- _Выбранный отрывок_
####################

Детство в «Защите Лужина» (как и в других произведениях Набокова, имеющих в той или иной степени автобиографический характер) предстает как некий идеальный мир во многом потому, что этот мир четко локализован в пространстве: это прежде всего обстановка усадьбы, где проводит лето юный герой. Таким образом, оппозиция «детство – зрелость» приобретает в романе даже не столько временной, сколько пространственный характер. Лужин, еще будучи ребенком, фактически расстается с миром детства тогда, когда возвращается из деревенской усадьбы в город, чтобы начать обучение в гимназии. Новое пространство уже заранее представляется маленькому Лужину чужим – «невозможным, неприемлемым миром» (II, 313). В этой связи показательно, что спустя многие годы, находясь в Берлине, герой совершает попытку «побега в детство», которое продолжает существовать для него именно в другом пространстве, а не в другом времени. В узком смысле средоточием детства в «Защите Лужина» является усадьба (в повествовании вычленяются отдельные черты «усадебного хронотопа»), в широком же – это вся оставленная героем Россия. Понятия детства и Родины были тесно связаны в сознании самого писателя, создавшего «свой образ России, символами которой были только язык, литература, сад его детства» [102] ; в какой-то степени они перекрывали друг друга. Однако в тексте романа совмещение пространственной и временной перспектив происходит не только в силу биографических факторов, значение которых для всего творчества Набокова отмечалось не раз [103] . Рисуя детство Лужина, писатель отчасти следует и русской литературной традиции изображения этой поры жизни, начало которой положили Л. Н. Толстой в своей автобиографической трилогии, С. Т. Аксаков в «Детских годах Багрова-внука» (1858) и продолжил И. А. Бунин в «Жизни Арсеньева» (1927–1933). Во всех этих произведениях детство так или иначе связано с чувством Родины [104] . «Горизонтальные связи (со средой, со временем), – справедливо отмечают М. Эпштейн и Е. Юкина, – в младенчестве слабее связей вертикальных (с родовым наследием, с почвой, на которой растешь)…» [105] .

####################

- _Что нужно сделать_
A – Когда, согласно отрывку о детстве в «Защите Лужина», Лужин еще ребенком фактически расстается с миром детства?
B – Продолжите текст о детстве в «Защите Лужина», начиная сразу после его последнего предложения.

####################

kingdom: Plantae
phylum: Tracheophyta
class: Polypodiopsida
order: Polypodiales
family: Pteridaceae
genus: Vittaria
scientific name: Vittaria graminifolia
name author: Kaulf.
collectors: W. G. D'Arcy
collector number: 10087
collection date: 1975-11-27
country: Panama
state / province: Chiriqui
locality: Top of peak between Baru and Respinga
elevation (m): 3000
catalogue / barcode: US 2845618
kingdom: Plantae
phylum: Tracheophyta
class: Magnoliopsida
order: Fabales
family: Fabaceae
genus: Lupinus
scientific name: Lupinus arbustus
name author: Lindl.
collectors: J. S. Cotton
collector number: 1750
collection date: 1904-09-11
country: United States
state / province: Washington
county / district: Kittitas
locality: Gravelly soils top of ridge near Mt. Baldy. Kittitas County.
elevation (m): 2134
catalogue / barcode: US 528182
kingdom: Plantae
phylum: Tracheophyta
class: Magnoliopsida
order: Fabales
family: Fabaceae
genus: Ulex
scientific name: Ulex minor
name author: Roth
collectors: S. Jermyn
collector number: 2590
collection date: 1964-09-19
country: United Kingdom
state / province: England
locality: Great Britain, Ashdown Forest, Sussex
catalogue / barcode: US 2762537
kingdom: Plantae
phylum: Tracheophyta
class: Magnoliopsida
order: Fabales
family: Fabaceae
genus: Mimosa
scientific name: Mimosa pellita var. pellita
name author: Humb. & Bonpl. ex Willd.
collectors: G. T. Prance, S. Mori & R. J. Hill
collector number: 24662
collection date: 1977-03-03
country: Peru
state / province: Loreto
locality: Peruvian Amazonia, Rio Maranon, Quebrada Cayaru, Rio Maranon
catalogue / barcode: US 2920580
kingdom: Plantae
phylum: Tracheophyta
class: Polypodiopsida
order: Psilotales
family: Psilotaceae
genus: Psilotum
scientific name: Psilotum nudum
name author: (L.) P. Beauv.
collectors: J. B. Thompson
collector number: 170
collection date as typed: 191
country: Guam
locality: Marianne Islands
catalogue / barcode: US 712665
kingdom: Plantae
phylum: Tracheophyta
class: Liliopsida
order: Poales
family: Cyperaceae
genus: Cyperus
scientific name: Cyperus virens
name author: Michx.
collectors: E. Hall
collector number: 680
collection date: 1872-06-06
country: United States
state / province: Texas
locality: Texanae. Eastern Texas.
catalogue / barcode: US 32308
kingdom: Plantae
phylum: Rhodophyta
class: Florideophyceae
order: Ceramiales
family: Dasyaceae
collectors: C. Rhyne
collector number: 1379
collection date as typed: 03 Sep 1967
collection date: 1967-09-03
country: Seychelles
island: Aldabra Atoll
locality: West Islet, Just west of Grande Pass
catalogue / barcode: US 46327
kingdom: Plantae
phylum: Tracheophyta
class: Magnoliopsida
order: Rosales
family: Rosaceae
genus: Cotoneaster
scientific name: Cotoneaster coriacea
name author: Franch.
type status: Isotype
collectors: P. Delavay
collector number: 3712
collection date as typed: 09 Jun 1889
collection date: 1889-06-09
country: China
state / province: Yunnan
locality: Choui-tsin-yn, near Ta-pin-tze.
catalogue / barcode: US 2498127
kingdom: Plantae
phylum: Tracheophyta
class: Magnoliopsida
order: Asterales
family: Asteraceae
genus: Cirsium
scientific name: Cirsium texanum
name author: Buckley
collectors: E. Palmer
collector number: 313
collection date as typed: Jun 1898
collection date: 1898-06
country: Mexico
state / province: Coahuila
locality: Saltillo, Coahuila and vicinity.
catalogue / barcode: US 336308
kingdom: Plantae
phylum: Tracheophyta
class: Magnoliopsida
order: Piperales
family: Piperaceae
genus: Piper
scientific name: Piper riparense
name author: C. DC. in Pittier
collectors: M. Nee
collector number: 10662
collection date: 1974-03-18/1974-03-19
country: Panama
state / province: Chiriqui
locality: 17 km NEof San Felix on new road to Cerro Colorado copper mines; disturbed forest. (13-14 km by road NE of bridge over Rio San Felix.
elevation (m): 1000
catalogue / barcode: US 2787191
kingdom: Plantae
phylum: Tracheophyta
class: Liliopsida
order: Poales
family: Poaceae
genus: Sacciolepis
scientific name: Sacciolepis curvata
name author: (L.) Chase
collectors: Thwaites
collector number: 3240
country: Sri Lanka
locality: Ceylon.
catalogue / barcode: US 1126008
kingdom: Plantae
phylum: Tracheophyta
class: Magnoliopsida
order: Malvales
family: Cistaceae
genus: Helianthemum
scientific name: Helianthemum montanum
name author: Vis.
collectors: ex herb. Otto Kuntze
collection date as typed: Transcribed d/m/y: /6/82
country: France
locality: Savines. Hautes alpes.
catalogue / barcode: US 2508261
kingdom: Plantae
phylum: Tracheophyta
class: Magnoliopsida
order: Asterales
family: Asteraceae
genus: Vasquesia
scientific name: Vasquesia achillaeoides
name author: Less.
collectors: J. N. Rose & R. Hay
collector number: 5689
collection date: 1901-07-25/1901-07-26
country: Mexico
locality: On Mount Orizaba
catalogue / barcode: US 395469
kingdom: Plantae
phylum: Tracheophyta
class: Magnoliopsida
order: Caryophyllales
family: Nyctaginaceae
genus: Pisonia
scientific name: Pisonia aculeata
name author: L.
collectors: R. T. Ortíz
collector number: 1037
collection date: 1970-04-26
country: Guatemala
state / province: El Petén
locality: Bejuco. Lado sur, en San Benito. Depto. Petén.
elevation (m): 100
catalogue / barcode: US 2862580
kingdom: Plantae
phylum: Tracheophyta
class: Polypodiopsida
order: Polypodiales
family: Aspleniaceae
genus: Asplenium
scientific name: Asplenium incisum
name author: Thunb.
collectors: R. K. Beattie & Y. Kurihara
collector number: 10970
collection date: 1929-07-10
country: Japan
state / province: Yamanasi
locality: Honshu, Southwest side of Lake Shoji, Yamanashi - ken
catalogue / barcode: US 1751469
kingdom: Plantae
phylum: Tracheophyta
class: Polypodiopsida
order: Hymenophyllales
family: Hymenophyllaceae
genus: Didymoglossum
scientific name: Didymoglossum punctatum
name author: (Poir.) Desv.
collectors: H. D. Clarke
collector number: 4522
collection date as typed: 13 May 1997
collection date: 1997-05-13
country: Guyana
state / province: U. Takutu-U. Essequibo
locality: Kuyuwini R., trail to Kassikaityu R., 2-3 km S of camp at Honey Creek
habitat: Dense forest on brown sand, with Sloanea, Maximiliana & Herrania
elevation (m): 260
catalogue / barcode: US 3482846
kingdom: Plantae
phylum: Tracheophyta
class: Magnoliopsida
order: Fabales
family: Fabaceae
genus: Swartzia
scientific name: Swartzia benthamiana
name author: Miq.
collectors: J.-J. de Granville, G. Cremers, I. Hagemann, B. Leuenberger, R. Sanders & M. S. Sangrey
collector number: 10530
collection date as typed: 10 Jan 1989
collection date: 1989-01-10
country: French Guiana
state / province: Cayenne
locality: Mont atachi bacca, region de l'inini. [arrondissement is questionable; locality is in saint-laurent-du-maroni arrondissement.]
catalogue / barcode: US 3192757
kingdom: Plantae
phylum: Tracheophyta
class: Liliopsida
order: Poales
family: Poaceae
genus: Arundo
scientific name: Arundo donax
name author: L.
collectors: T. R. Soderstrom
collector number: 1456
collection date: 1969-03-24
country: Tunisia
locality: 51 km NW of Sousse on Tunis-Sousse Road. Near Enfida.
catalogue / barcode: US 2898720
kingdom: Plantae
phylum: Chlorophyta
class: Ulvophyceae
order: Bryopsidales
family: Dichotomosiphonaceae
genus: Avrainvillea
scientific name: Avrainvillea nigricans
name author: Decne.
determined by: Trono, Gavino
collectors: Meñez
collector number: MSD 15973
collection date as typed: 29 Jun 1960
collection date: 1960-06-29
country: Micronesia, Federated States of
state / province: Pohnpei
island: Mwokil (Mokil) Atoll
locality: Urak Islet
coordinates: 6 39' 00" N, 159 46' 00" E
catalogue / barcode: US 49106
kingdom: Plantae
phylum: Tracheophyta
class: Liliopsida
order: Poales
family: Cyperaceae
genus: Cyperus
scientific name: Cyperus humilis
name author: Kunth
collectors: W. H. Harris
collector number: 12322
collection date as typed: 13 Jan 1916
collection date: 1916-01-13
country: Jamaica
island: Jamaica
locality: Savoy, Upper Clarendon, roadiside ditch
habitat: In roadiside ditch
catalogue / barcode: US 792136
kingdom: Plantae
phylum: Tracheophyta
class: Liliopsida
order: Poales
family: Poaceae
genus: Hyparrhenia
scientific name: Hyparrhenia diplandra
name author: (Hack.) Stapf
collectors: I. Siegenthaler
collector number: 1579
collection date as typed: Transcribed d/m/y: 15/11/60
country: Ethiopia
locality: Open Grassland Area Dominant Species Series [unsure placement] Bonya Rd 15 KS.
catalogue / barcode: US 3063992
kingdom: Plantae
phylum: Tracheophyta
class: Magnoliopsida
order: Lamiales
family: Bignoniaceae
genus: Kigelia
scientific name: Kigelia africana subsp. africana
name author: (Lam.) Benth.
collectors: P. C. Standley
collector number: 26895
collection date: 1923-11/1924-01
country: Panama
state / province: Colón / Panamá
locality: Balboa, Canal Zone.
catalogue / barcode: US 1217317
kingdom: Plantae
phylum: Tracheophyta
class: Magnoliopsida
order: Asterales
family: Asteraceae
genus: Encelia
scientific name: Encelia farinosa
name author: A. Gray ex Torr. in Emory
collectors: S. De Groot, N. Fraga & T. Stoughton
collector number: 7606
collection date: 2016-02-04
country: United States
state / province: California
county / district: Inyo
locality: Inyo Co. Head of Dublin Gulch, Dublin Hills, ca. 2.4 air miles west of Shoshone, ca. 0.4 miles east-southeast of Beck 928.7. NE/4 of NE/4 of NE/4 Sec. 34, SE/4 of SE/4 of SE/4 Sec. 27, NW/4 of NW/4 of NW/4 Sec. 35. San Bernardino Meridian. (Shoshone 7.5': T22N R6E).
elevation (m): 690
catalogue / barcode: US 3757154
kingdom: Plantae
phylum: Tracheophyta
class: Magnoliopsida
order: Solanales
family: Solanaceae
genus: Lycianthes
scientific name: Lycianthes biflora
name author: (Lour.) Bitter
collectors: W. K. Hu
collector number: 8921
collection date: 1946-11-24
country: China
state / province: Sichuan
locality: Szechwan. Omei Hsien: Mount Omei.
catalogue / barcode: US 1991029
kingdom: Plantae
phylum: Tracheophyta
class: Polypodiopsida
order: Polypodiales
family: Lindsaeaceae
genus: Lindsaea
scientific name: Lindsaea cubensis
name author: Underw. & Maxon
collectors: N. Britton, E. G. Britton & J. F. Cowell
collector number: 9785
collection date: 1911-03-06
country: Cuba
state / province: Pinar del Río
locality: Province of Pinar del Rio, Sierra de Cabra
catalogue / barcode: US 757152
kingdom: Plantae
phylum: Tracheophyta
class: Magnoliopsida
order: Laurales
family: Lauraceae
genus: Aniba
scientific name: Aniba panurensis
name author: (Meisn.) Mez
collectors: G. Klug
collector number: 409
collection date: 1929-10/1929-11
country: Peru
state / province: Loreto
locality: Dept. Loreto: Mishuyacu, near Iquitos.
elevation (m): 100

####################

- _Ответы_
A – Когда возвращается из деревенской усадьбы в город, чтобы начать обучение в гимназии.

B –
102
Любимова Т. Б. Явное вдали и скрытое вблизи (О традиции в современном западноевропейском искусстве) // Проблема единства современного искусства и классического наследия. М., 1988. С. 29.
103
См., напр.: Аверин Б. В. Дар Мнемозины: Романы В. В. Набокова в контексте русской автобиографической традиции. СПб., 2003.
104
О связях Набокова с традициями русской автобиографической прозы см., напр.: Аверин Б. В. Указ. соч.; Кириллина О. М. И. Бунин и В. Набоков: проблемы поэтики («Жизнь Арсеньева» и «Другие берега»): автореф. дис… канд. филол. наук. М., 2004.
105
Эпштейн М., Юкина Е. Указ. соч. С. 250.
Подводя промежуточный итог, отметим, что в изображении детства Набоков отталкивается от романтической традиции, преобразуя ее в соответствии с опытом последующей русской литературы. Причем на фоне пародирования отдельных романтических клише выявляется как раз не отрицание, а глубинное следование писателя канонам романтизма. В то же время сама роль мотива детства в структуре всего произведения у Набокова существенно видоизменяется, подчиняясь задачам игровой поэтики. Исследователи неоднократно замечали, что оппозиции набоковского художественного мира легко обратимы, что даже самые безусловные ценности порой могут обернуться в нем своей противоположностью. Как, в частности, указывает О. Сконечная, «возвращение детства может являть прямую угрозу жизни набоковского героя» [106] . Детские впечатления и образы вплетаются в тот непостижимый узор судьбы, который кажется Лужину затеянной против него коварной комбинацией. Но несмотря на это безусловная эстетическая и этическая ценность детских лет и воспоминаний не подвергается в романе сомнению ни со стороны самого героя, ни со стороны создавшего его Автора.
106
Сконечная О. Традиции русского символизма в прозе В. В. Набокова 20-30-х годов: дис… канд. филол. наук. М., 1994. С. 84.